Bauhandwerkersicherung
Die Bauhandwerkersicherung ist ein gesetzlicher Anspruch des Bauunternehmers gegen den Besteller auf Stellung einer Sicherheit für die noch nicht gezahlte Vergütung. Sie schützt vor Insolvenzrisiken und ist eines der schärfsten Druckmittel des Unternehmers im laufenden Bauvertrag.
Bauleitung
Die Bauleitung überwacht die Bauausführung im Sinn der öffentlich-rechtlichen Bauordnung. Der verantwortliche Bauleiter hat dafür zu sorgen, dass die Baumaßnahme den öffentlich-rechtlichen Vorschriften und der Baugenehmigung entspricht – er haftet bei Verstößen persönlich.
Baumangel
Baumangel ist der Oberbegriff für jede negative Abweichung des Bauwerks von der vertraglich geschuldeten Beschaffenheit, der vorausgesetzten Verwendung oder den anerkannten Regeln der Technik. Er löst die Mängelrechte des Bestellers nach §§ 634 ff. BGB aus.
Bautagebuch
Das Bautagebuch dokumentiert tagesaktuell den Bauablauf: Wetter, anwesende Gewerke, Personal, ausgeführte Arbeiten, Behinderungen und Anweisungen. Es gehört zur Objektüberwachung (HOAI LP 8) und hat erheblichen Beweiswert bei Bauablaufstörungen.
Bauüberwachung
Die Bauüberwachung ist die in Leistungsphase 8 HOAI geschuldete Überwachung der Ausführung auf Übereinstimmung mit Genehmigung, Plänen, Leistungsbeschreibung und anerkannten Regeln der Technik. Sie schützt den Bauherrn vor Ausführungsmängeln und ist eine zentrale Architektenpflicht.
Bedenkenanmeldung
Die Bedenkenanmeldung ist der schriftliche Hinweis des Unternehmers an den Besteller, dass eine vorgesehene Leistung, Anordnung, Stoffe, Vorleistung oder Planung mangelhaft oder ungeeignet ist. Sie ist eine Prüf- und Hinweispflicht und entlastet den Unternehmer von der Mängelhaftung, wenn der Besteller trotzdem auf der Ausführung besteht.
Behinderungsanzeige
Die Behinderungsanzeige ist die schriftliche Mitteilung des Unternehmers an den Besteller, dass die Ausführung durch Umstände aus dem Risikobereich des Bestellers behindert ist. Sie ist Voraussetzung für die Verlängerung der Ausführungsfristen und für Ansprüche auf Entschädigung wegen Bauzeitverzögerung.

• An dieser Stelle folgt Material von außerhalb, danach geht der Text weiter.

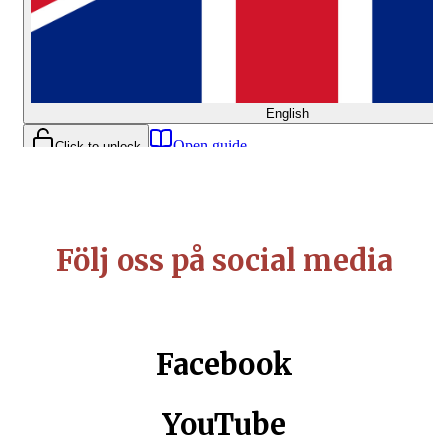
Följ oss på social media
Facebook
YouTube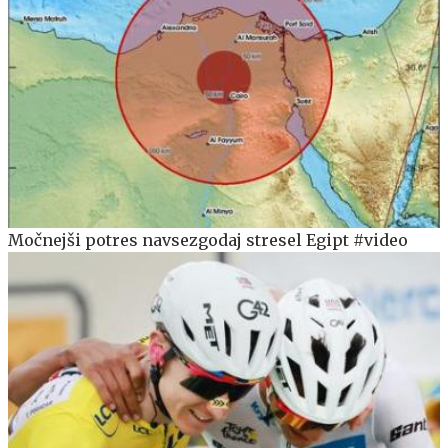
Močnejši potres navsezgodaj stresel Egipt #video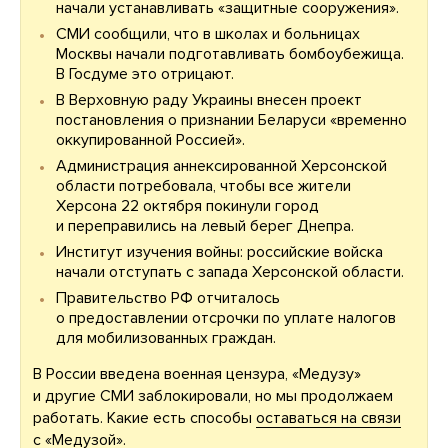
начали устанавливать «защитные сооружения».
СМИ сообщили, что в школах и больницах
Москвы начали подготавливать бомбоубежища.
В Госдуме это отрицают.
В Верховную раду Украины внесен проект
постановления о признании Беларуси «временно
оккупированной Россией».
Администрация аннексированной Херсонской
области потребовала, чтобы все жители
Херсона 22 октября покинули город
и переправились на левый берег Днепра.
Институт изучения войны: российские войска
начали отступать с запада Херсонской области.
Правительство РФ отчиталось
о предоставлении отсрочки по уплате налогов
для мобилизованных граждан.
В России введена военная цензура, «Медузу»
и другие СМИ заблокировали, но мы продолжаем
работать. Какие есть способы
оставаться на связи
с «Медузой»
.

Bürgschaft auf erstes Anfordern
Die Bürgschaft auf erstes Anfordern verpflichtet den Bürgen, auf bloße Zahlungsaufforderung des Gläubigers zu leisten, ohne dass dieser den Sicherungsfall zunächst beweisen muss. Streit über Berechtigung wird in einen späteren Rückforderungsprozess verlagert.